— ФРАГМЕНТ СТРАНИЦЫ —
Сего апреля 16 числа в бытность в доме Ея Императорского величества в покоях, где девицы едят, попросил он у лакея пить, а помнитца, зовут ево Алексеем, а он назвал ево Егором, и тому не один он, но и протчии разсмеялись.

Вопрос:

Плачующуюся Софью Карлусовну вертел ты вместо танцов и говорил ей – «не надобно плакать» – для чего?

Ответ:

Плачующуюся Софью Карлусовну вертел ли он вместо танцов или нет – не помнит, а такие слова, что «не надобно плакать», помнитца, говорил, утешая.

Вопрос:

В другой палате ты сам сел на кровать и посадил с собою его высочество великого князя и нечто ему на ухо шептал – что?

Ответ:

В палате при его высочестве великом князе на кровате сидел, на ухо с его высочеством смеялся вышеписанному ж смеху о лакее; а окроме вышеписанного чтоб к противности Ея Императорскому величеству не говорил.

Вопрос:

В тот час государыня цесаревна Анна Петровна в безмерной быв печали и стоя в той палате у стола плакала и в такой печальной случай ты, не встав против ея высочества и не отдав должного рабского респекта, но из злой своей предерзости, говорил ея высочеству, сидя на той кравате: «о чем печалисся, выпей рюмку вина».

Ответ:

С великим князем между тем временем изволила государыня цесаревна в тое палату притти, и он хотел вставать, и она не ему одному, но и всем, которые в той палате были, вставать не приказала и изволила сесть кушать. И он говорил – полно государыня печалитца, пожалуй мне рюмку вина своево, и я выпью, понеже она государыня в тот час изволила сама кушать вино.

— РАБОЧЕЕ ЗАДАНИЕ 1 —
Ответьте по фрагменту страницы на три вопроса.
(a) Как, по ответу допрашиваемого, звали лакея и каким именем он его назвал?
(b) Какие слова, по его ответу, он говорил Софье Карлусовне?
(c) Чем он объяснил свою просьбу к цесаревне о рюмке вина?
— РАБОЧЕЕ ЗАДАНИЕ 2 —
Повторите дословно часть фрагмента страницы, начиная со слов «С великим князем» и заканчивая словами «сама кушать вино.».

— ПРЕДСТАВЛЕННЫЕ ДАННЫЕ —
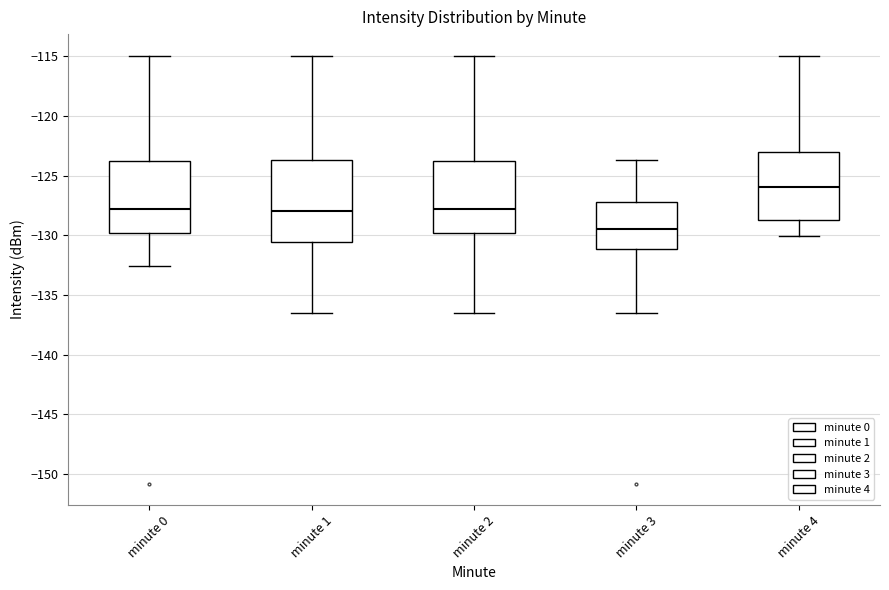

Which box has the lowest median line?

minute 3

— РАЗБОР РЕШЕНИЯ 1 —
(a) Лакея звали Алексеем, а он назвал его Егором.
(b) Он говорил ей «не надобно плакать», утешая её.
(c) Тем, что цесаревна в тот час сама изволила кушать вино.

— РАЗБОР РЕШЕНИЯ 2 —
С великим князем между тем временем изволила государыня цесаревна в тое палату притти, и он хотел вставать, и она не ему одному, но и всем, которые в той палате были, вставать не приказала и изволила сесть кушать. И он говорил – полно государыня печалитца, пожалуй мне рюмку вина своево, и я выпью, понеже она государыня в тот час изволила сама кушать вино.